7.2 - WERKEN MET DE MACHINE
GEVAAR
Zorg voordat u de machine verplaatst dat u volledig op de hoogte bent van de werking van
de bedieningselementen en de bijbehorende veiligheidsnormen. De bediener moet zich in
de buurt van de machine bevinden. Voordat u de machine verplaatst, moet u ervoor zorgen
dat niemand zich binnen het werkbereik van de machine bevindt en dat de actieradius vrij
is van obstakels.
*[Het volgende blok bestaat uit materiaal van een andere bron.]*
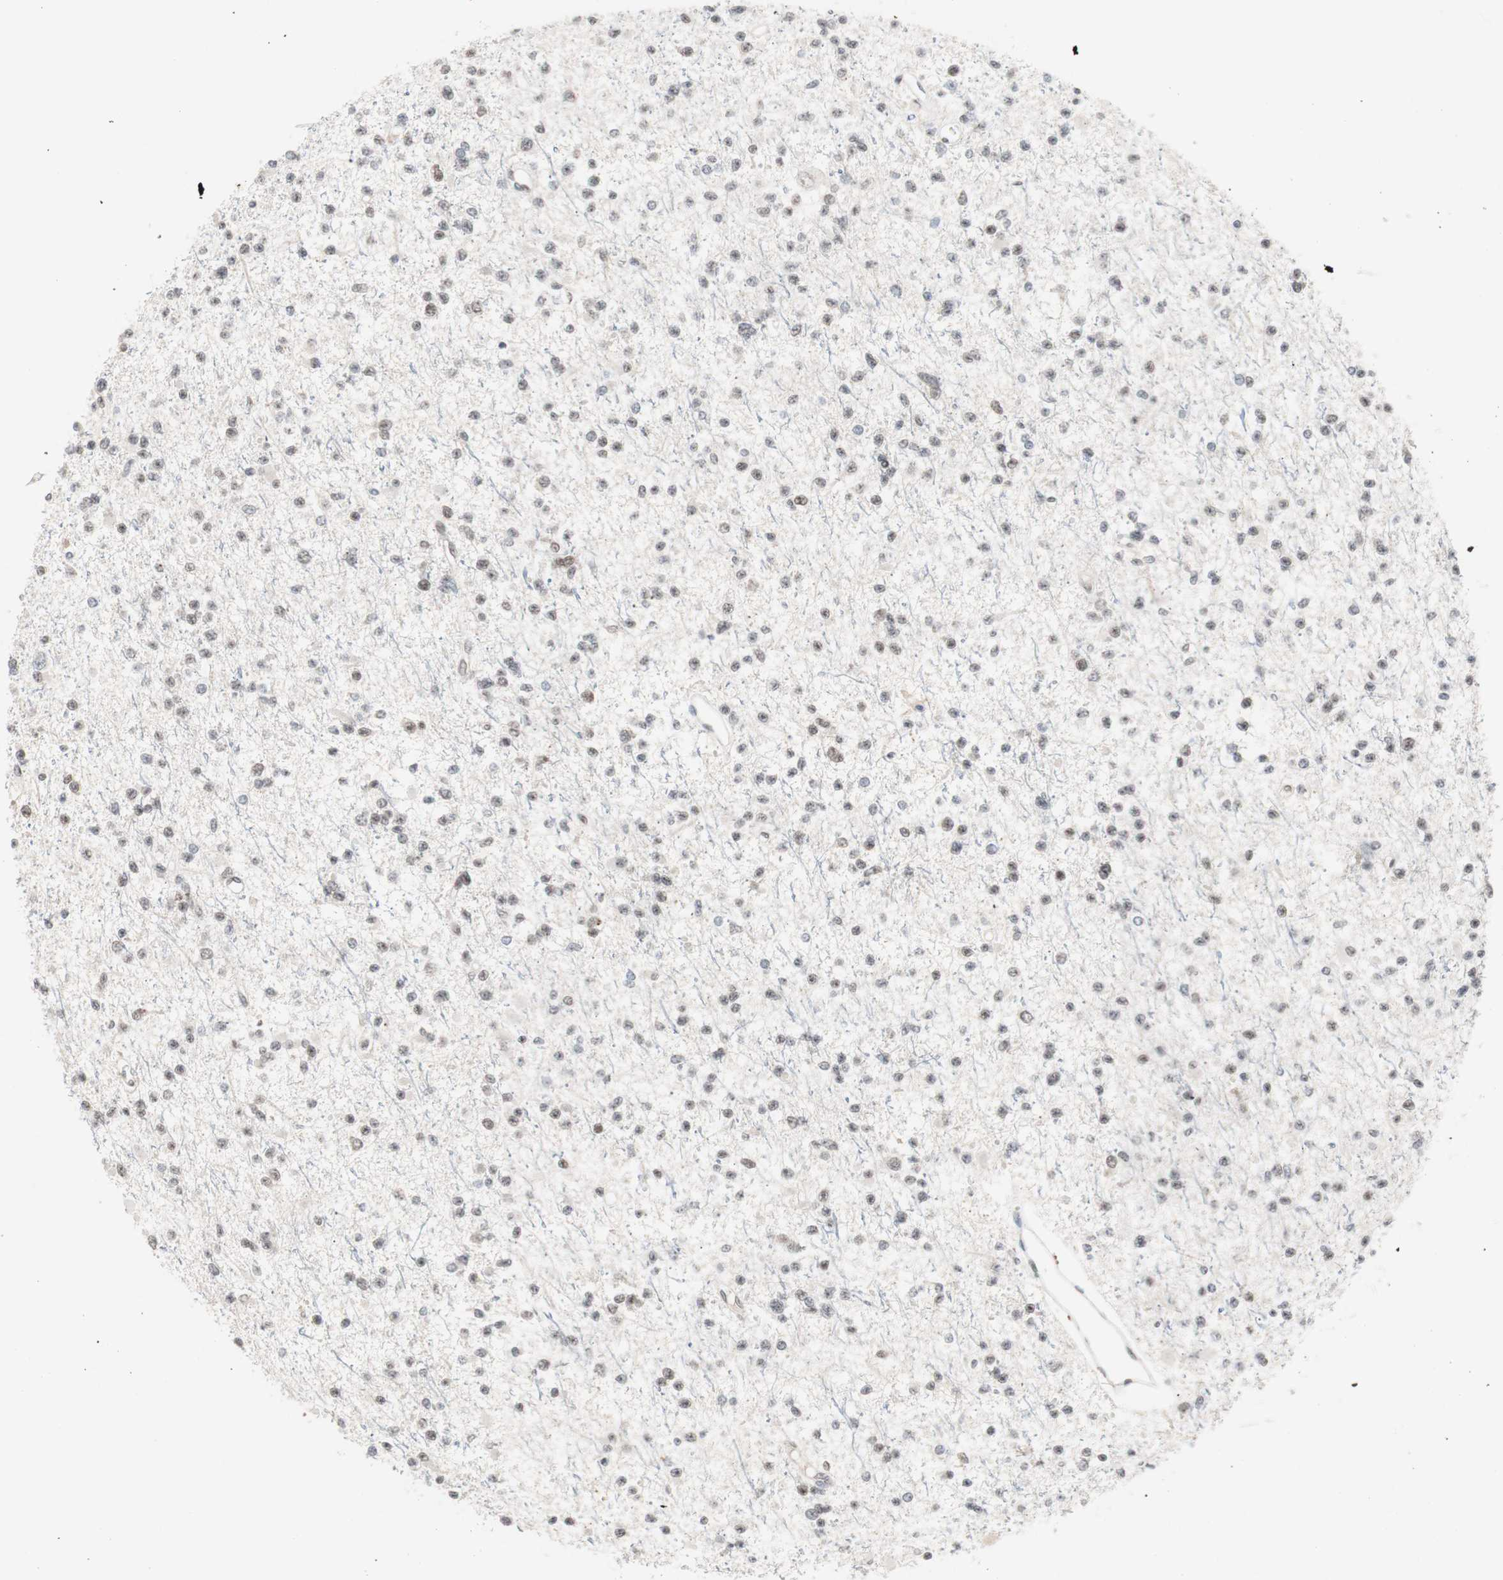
{"staining": {"intensity": "weak", "quantity": "25%-75%", "location": "nuclear"}, "tissue": "glioma", "cell_type": "Tumor cells", "image_type": "cancer", "snomed": [{"axis": "morphology", "description": "Glioma, malignant, Low grade"}, {"axis": "topography", "description": "Brain"}], "caption": "Weak nuclear positivity for a protein is identified in about 25%-75% of tumor cells of glioma using immunohistochemistry (IHC).", "gene": "LIG3", "patient": {"sex": "female", "age": 22}}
Wees voorzichtig voordat u achteruit gaat rijden en controleer altijd op de
aanwezigheid van personen, werkmateriaal of obstakels.
•
Controleer voordat u begint te maaien of er zich geen vreemde voorwerpen zoals stenen, stukken
metaal of dieren op het te maaien oppervlak bevinden;
•
Maai alleen gras en licht kreupelhout dat de machine probleemloos kan verwerken;
•
Bij het maaien van hellingen altijd onderaan beginnen;
•
Draai altijd in opwaartse richting;
•
Ga nooit hellingen af met een hellingshoek van meer dan 45°;
•
Ga nooit direct in de vallijn van de machine staan;
Verander nooit de richting van de machine tijdens het rijden op stoepranden, rotsen of oppervlakken met grote
hoogteverschillen (groter dan 20 cm). Rijd in deze gevallen altijd loodrecht op eventuele obstakels.
Verander bij het achteruitrijden bergop niet van richting in het overgangsgebied tussen de vlakke grond en de
helling. Als het onvermijdelijk is om dit te doen, voer de manoeuvre dan geleidelijk uit.